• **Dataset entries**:
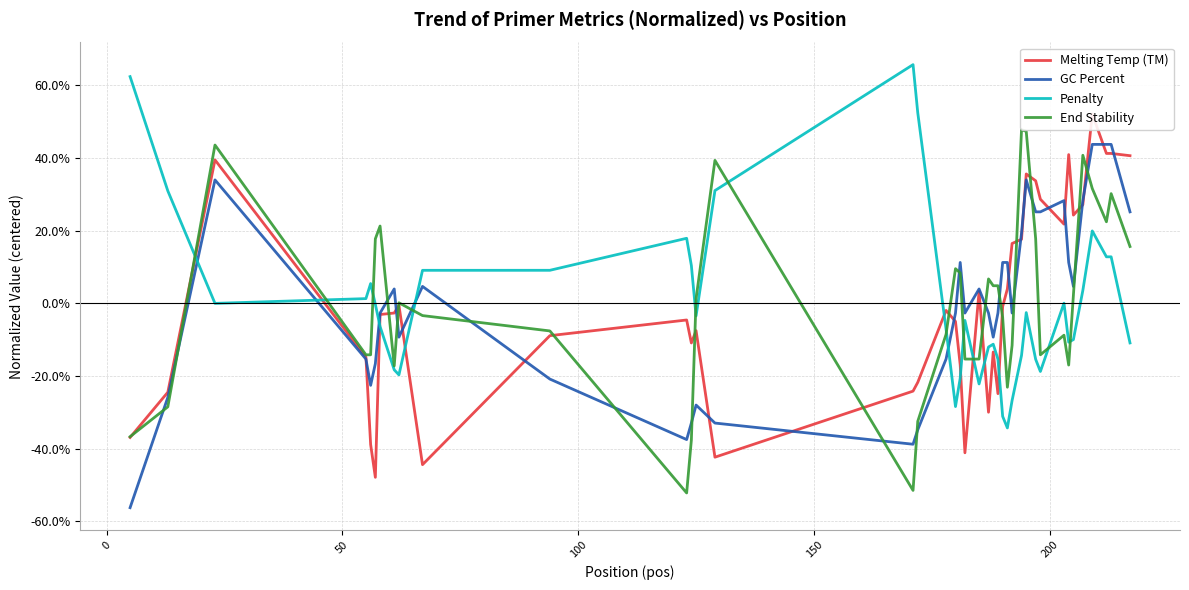

What is the highest value of the GC Percent series?

43.7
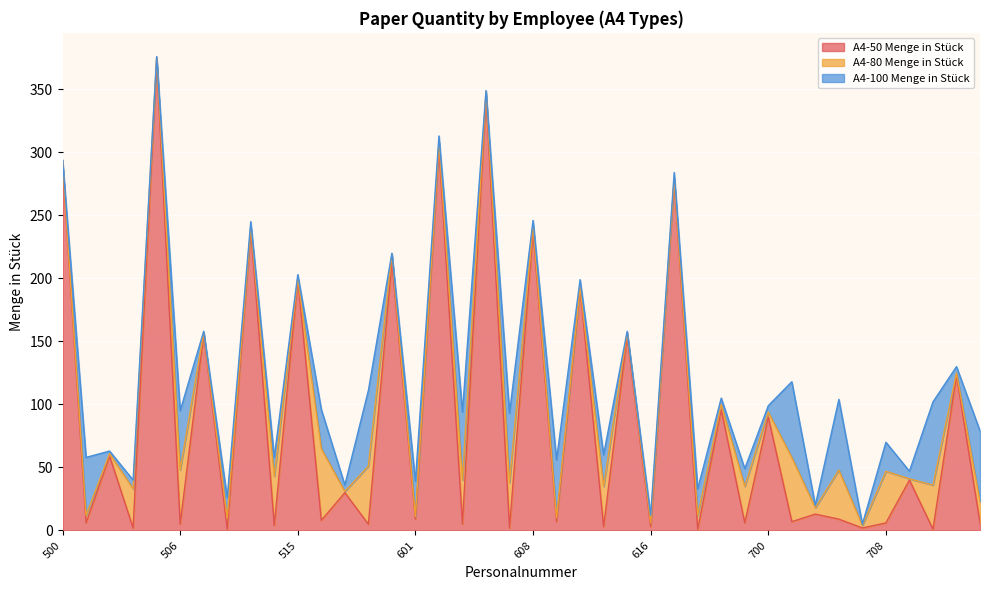

Rank the series at 520 from highest to lowest value.

A4-50 Menge in Stück, A4-100 Menge in Stück, A4-80 Menge in Stück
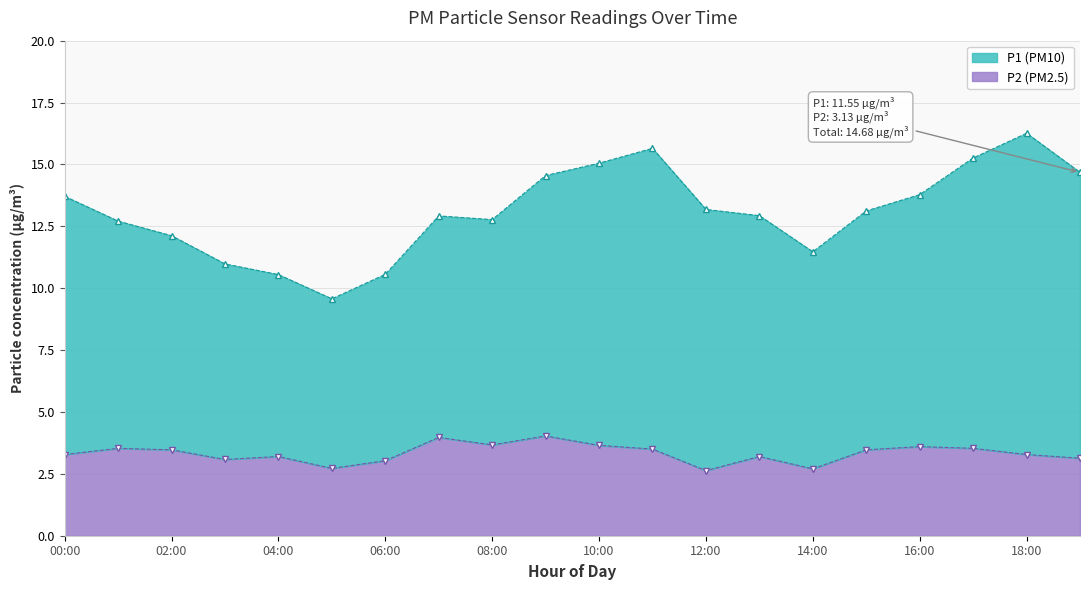

Rank the series at 12:00 from highest to lowest value.

P1 boundary, P2 boundary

• **Task objective**: Can you turn the lines of the listing, from the line containing "Rank the series at 520" through the end, into a numbered list that skips blank lines and leaves out the pictures?

• **Solution for this problem**:
1. Rank the series at 520 from highest to lowest value.
2. A4-50 Menge in Stück, A4-100 Menge in Stück, A4-80 Menge in Stück
3. Rank the series at 12:00 from highest to lowest value.
4. P1 boundary, P2 boundary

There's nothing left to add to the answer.